Display Tables

You can use the display table feature to control how all 256 possible character codes display on the screen. This is useful for displaying European languages that have letters not in the ASCII character set.

The display table maps each character code into a sequence of glyphs, each glyph being an image that takes up one character position on the screen. You can also define how to display each glyph on your terminal, using the glyph table.

Display Tables Proper

Use make-display-table to create a display table. The table initially has nil in all elements.

A display table is actually an array of 261 elements. The first 256 elements of a display table control how to display each possible text character. The value should be nil or a vector (which is a sequence of glyphs; see below). nil as an element means to display that character following the usual display conventions.

The remaining five elements of a display table serve special purposes (nil means use the default stated below):

256

The glyph for the end of a truncated screen line (the default for this is `\').

257

The glyph for the end of a continued line (the default is `$').

258

The glyph for the indicating an octal character code (the default is `\').

259

The glyph for indicating a control characters (the default is `^').

260

The vector of glyphs for indicating the presence of invisible lines (the default is `...').

Each buffer typically has its own display table. The display table for the current buffer is stored in buffer-display-table. (This variable automatically becomes local if you set it.) If this variable is nil, the value of standard-display-table is used in that buffer.

Each window can have its own display table, which overrides the display table of the buffer it is showing.

If neither the selected window nor the current buffer has a display table, and if standard-display-table is nil, then Emacs uses the usual display conventions:

• Character codes 32 through 127 map to glyph codes 32 through 127.
• Codes 0 through 31 map to sequences of two glyphs, where the first glyph is the ASCII code for `^'.
• Character codes 128 through 255 map to sequences of four glyphs, where the first glyph is the ASCII code for `\', and the others represent digits.

The usual display conventions are also used for any character whose entry in the active display table is nil.
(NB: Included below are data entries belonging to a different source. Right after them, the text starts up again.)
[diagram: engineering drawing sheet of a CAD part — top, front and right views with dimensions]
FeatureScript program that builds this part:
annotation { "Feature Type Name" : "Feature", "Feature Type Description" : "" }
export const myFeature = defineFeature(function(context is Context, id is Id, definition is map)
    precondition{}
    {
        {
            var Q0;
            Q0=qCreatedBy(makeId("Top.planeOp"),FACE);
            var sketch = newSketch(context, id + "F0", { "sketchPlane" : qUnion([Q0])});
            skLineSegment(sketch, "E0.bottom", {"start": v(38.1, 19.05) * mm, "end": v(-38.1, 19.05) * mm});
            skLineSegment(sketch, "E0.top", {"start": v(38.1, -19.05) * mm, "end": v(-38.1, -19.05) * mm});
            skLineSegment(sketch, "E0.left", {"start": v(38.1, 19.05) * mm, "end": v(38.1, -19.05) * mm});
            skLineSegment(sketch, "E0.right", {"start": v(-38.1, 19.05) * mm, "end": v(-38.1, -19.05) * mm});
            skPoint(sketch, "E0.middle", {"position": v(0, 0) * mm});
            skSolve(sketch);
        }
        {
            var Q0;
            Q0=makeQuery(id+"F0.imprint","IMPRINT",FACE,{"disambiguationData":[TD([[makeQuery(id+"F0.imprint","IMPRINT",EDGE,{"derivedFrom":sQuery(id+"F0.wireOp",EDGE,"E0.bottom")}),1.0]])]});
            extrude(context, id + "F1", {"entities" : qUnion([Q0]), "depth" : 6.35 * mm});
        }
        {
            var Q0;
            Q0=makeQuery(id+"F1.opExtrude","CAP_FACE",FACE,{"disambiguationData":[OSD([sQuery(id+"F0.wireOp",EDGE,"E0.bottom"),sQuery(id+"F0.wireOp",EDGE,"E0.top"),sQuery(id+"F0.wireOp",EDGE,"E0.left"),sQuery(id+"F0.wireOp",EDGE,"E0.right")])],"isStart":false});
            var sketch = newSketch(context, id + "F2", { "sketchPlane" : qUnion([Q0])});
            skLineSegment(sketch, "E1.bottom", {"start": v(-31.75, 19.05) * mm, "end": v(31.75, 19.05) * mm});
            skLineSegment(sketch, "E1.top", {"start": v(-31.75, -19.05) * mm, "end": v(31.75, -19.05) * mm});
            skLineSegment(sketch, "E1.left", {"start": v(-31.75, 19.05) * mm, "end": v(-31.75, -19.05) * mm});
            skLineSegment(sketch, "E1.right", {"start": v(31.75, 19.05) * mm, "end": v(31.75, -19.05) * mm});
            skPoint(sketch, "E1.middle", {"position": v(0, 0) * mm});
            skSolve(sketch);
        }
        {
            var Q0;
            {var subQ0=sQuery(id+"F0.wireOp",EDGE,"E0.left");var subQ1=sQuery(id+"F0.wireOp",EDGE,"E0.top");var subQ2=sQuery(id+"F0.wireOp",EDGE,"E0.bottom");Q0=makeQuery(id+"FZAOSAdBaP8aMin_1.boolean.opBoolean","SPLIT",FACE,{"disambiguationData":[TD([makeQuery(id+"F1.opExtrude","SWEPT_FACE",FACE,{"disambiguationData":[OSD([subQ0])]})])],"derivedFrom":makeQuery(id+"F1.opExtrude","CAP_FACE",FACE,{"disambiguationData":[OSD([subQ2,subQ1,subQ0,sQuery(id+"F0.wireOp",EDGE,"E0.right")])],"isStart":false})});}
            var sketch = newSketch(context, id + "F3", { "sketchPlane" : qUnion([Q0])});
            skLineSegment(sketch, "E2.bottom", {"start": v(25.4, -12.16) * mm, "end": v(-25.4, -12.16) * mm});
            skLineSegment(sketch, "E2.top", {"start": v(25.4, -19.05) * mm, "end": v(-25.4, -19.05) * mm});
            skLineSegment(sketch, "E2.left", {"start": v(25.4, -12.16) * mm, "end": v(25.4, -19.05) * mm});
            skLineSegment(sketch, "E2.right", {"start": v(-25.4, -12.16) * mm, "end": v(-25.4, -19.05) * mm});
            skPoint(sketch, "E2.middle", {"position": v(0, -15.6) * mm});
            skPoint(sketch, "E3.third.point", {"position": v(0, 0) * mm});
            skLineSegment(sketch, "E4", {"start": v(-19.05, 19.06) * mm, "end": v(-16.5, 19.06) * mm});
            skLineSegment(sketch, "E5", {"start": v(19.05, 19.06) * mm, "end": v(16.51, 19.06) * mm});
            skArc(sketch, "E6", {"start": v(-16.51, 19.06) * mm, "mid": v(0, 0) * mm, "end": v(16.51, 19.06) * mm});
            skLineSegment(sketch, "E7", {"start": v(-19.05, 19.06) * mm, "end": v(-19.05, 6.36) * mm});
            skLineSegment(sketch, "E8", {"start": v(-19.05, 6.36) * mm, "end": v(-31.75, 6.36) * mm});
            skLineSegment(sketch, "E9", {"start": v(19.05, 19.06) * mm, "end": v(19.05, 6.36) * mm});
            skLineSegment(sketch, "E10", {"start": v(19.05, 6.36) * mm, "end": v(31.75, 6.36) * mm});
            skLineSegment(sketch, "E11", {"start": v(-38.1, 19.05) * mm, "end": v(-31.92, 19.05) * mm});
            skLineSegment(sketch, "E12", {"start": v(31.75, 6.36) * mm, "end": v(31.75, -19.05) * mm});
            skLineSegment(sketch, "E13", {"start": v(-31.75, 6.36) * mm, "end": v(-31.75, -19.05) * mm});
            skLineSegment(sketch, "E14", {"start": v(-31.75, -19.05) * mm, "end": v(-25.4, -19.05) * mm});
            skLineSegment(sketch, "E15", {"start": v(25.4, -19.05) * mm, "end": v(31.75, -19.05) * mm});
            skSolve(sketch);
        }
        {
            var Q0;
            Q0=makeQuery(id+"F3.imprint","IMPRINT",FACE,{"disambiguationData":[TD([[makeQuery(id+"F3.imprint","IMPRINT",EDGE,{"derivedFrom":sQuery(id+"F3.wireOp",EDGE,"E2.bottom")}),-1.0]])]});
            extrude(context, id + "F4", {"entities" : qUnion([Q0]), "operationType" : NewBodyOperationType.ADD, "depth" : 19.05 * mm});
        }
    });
This means that when you set up a display table, you need not specify explicitly what to do with each character, only the characters for which you want unusual behavior.

Glyphs

A glyph stands for an image that takes up a single character position on the screen. A glyph is represented in Lisp as an integer.

The meaning of each integer, as a glyph, is defined by the glyph table, which is the value of the variable glyph-table. It should be a vector; the gth element defines glyph code g. The possible definitions of a glyph code are:

integer

Define this glyph code as an alias for code integer. This is used with X Windows to specify a face code.

string

Send the characters in string to the terminal to output this glyph. This alternative is available only for character terminals, not with X.

nil

This glyph is simple. On an ordinary terminal, the glyph code mod 256 is the character to output. With X, the glyph code mod 256 is character to output, and the glyph code divided by 256 specifies the face code to use while outputting it.

Any glyph code beyond the length of the glyph table is automatically simple.

If glyph-table is nil, then all possible glyph codes are simple.

A face is a named combination of a font and a pair of colors (foreground and background). A glyph code can specify a face id number to use for displaying that glyph.

ISO Latin 1

If you have a terminal that can handle the entire ISO Latin 1 character set, you can arrange to use that character set as follows:

(require 'disp-table)
(standard-display-8bit 0 255)

If you are editing buffers written in the ISO Latin 1 character set and your terminal doesn't handle anything but ASCII, you can load the file iso-ascii to set up a display table which makes the other ISO characters display as sequences of ASCII characters. For example, the character "o with umlaut" displays as `{"o}'.

Some European countries have terminals that don't support ISO Latin 1 but do support the special characters for that country's language. You can define a display table to work one language using such terminals. For an example, see `lisp/iso-swed.el', which handles certain Swedish terminals.

You can load the appropriate display table for your terminal automatically by writing a terminal-specific Lisp file for the terminal type.